Your task => The lines to find are those in the entries that hold the word "MPUC"; copy every one of them.

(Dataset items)
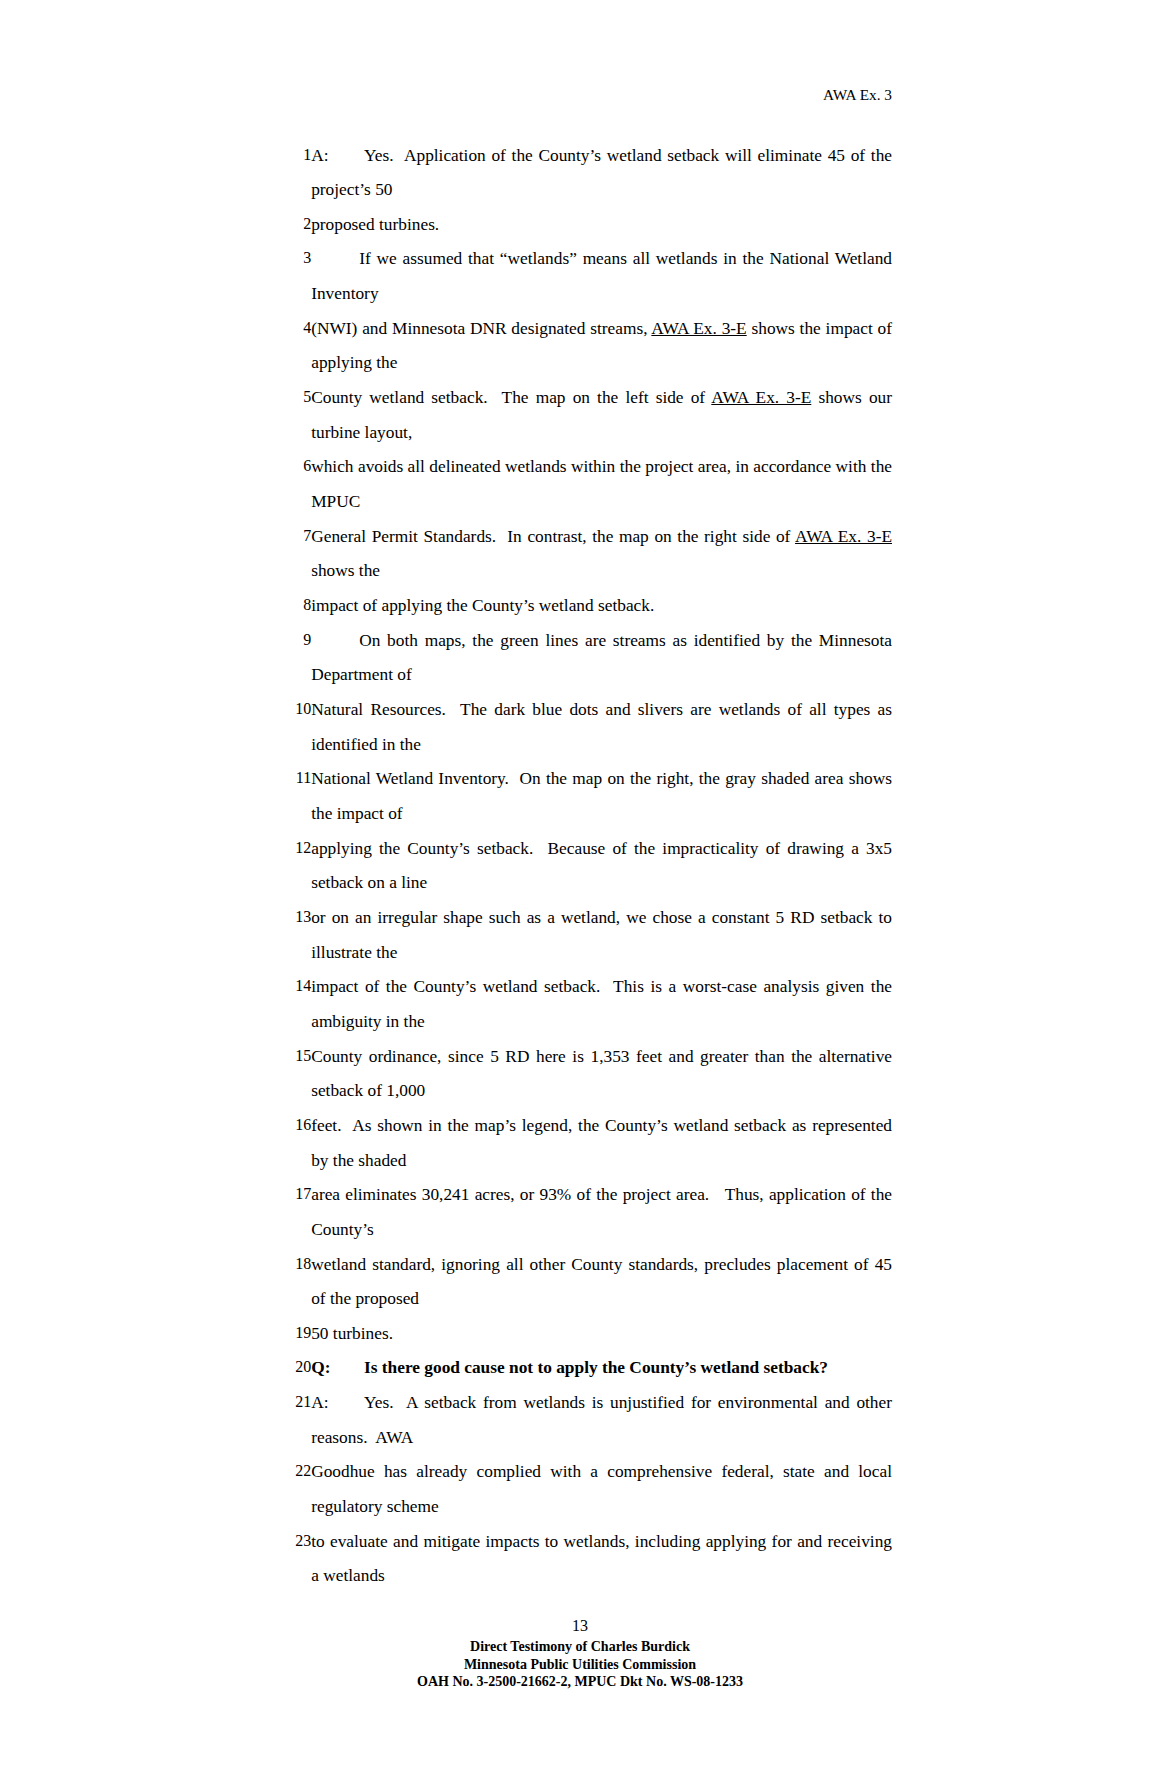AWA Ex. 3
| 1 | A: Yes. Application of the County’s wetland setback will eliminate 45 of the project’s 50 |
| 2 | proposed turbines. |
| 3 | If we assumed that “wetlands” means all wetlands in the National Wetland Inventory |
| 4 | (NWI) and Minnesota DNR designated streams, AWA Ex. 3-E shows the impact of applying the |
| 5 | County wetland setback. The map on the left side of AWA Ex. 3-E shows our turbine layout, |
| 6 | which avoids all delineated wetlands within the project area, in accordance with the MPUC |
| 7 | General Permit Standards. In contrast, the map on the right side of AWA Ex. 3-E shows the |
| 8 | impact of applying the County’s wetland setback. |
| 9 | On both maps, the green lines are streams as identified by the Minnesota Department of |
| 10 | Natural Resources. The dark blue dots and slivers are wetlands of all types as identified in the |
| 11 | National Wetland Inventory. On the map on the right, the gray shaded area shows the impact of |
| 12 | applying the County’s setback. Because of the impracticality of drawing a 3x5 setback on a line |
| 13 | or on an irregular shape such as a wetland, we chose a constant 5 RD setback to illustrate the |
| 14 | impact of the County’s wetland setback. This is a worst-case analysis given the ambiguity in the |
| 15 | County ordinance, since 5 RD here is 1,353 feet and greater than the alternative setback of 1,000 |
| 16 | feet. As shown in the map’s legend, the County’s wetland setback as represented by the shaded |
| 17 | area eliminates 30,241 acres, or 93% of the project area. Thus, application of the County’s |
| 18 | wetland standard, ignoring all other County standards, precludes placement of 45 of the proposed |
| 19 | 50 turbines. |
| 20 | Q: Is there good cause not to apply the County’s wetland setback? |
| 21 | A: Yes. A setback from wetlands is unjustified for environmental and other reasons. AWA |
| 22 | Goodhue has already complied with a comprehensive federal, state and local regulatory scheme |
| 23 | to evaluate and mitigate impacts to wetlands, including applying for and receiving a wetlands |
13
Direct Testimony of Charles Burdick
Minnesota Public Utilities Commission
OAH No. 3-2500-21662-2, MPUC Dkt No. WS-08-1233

...

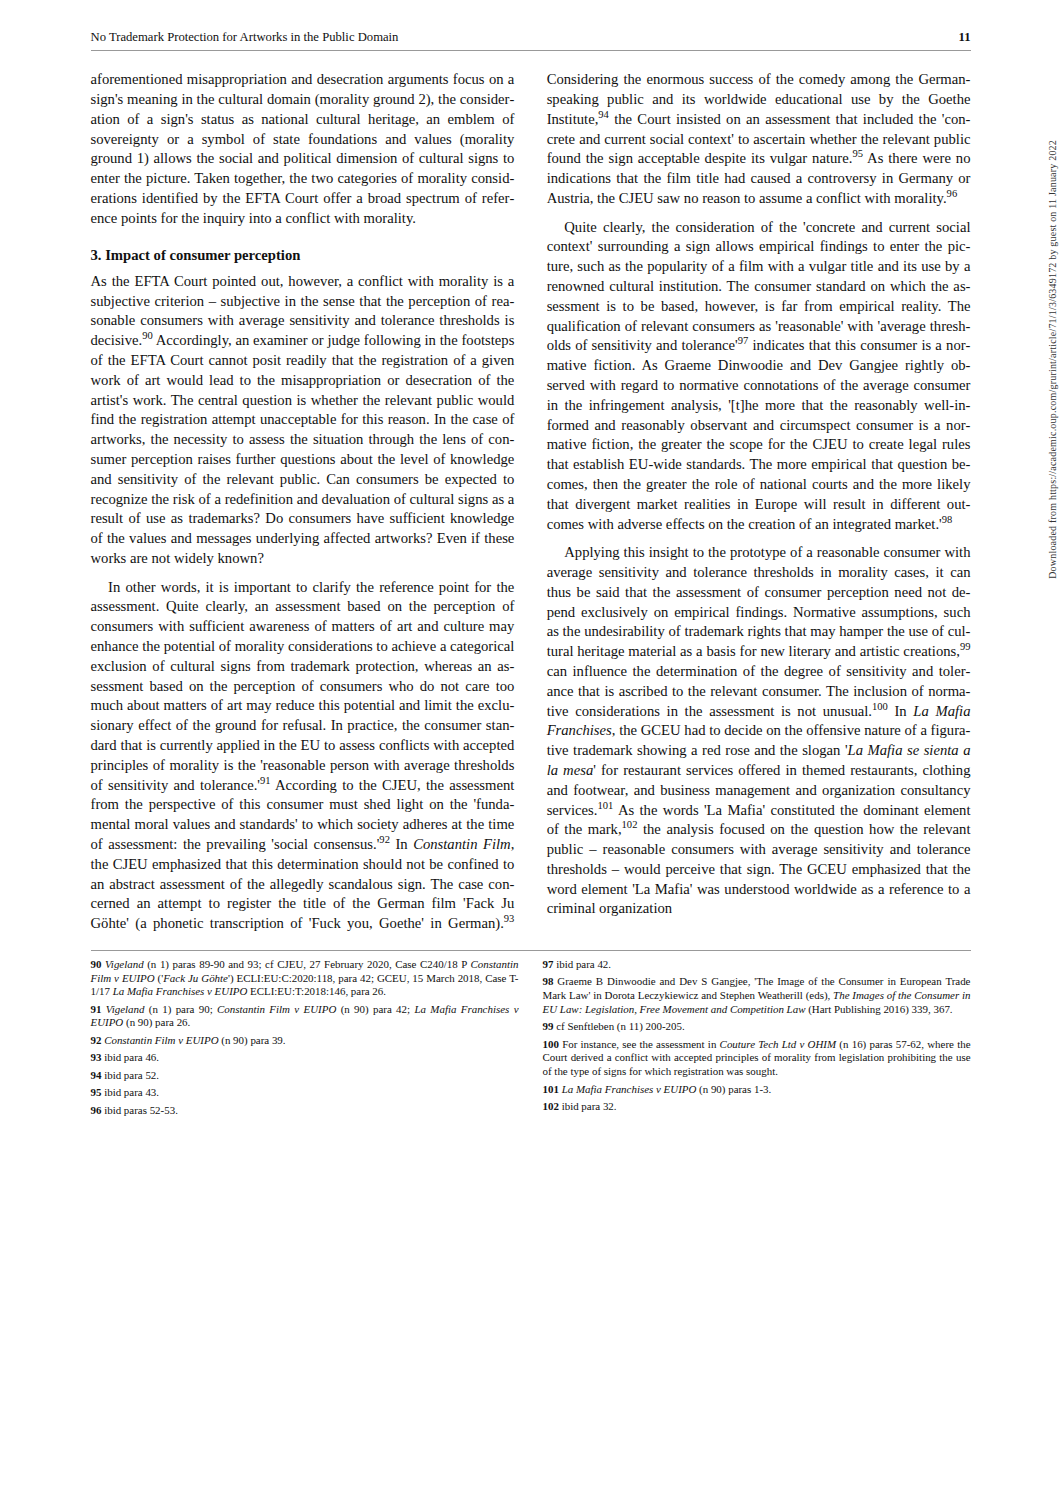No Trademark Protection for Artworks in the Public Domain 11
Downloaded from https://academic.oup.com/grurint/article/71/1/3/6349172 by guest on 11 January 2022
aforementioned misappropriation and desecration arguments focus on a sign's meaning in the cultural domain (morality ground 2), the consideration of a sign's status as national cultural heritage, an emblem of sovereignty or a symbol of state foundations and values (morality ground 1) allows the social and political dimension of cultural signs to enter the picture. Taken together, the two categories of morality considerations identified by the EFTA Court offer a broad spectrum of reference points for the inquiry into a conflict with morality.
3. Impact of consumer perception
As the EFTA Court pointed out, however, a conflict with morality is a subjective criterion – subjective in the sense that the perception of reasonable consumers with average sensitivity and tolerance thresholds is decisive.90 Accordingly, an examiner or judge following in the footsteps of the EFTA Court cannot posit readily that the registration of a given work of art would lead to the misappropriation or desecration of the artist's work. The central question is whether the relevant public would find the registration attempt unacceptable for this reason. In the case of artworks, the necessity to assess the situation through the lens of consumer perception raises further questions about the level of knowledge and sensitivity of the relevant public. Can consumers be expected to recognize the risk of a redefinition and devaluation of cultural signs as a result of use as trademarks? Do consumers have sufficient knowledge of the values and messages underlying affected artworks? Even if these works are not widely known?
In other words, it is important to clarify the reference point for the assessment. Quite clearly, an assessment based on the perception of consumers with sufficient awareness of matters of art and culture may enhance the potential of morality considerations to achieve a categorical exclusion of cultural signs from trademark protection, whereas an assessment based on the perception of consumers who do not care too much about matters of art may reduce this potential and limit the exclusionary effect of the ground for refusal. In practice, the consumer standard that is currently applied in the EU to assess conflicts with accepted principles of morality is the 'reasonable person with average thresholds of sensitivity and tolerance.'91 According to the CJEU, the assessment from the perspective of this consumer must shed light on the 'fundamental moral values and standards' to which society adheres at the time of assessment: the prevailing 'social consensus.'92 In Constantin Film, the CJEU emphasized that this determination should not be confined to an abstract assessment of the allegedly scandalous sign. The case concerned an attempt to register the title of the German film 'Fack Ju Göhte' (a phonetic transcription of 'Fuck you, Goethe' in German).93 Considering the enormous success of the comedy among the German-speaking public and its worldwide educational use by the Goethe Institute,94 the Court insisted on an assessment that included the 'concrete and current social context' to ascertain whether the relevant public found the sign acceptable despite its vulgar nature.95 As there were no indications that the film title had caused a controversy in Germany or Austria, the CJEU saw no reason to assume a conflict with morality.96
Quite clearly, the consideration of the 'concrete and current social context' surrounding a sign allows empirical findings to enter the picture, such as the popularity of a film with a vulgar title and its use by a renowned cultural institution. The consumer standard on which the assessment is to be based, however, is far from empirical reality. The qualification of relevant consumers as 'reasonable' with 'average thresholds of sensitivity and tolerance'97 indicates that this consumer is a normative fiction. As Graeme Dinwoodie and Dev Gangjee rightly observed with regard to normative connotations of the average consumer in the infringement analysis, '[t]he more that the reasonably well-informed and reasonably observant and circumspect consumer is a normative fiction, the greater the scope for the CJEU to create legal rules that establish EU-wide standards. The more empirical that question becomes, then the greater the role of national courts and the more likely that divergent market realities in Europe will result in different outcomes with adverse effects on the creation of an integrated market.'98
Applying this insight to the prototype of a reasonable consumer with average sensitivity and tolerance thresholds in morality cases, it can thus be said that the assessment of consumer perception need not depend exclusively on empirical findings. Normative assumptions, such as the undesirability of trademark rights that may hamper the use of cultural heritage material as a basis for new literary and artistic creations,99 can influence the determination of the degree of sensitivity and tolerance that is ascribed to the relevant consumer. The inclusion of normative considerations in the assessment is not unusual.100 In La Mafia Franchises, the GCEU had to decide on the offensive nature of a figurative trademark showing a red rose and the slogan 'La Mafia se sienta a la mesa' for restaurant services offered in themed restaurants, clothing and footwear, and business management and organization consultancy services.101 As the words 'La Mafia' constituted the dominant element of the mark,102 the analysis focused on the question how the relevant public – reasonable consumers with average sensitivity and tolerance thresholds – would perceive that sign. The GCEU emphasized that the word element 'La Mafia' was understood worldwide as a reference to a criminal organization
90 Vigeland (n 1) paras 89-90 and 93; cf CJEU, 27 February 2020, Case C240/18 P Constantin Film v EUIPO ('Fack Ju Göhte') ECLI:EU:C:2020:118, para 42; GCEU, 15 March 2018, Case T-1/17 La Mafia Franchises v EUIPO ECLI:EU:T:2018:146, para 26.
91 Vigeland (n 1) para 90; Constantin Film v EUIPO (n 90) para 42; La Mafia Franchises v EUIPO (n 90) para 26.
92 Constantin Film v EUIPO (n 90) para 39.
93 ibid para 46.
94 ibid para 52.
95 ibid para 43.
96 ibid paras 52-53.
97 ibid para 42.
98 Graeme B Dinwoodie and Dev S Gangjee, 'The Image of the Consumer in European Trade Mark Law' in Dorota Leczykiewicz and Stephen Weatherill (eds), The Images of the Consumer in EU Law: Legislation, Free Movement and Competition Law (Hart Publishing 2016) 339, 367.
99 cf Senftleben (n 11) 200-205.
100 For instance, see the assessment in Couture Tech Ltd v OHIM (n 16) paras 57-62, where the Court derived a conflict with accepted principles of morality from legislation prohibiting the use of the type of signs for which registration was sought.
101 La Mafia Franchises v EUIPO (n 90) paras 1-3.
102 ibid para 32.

Reply to the task =>
| 6 | which avoids all delineated wetlands within the project area, in accordance with the MPUC |
OAH No. 3-2500-21662-2, MPUC Dkt No. WS-08-1233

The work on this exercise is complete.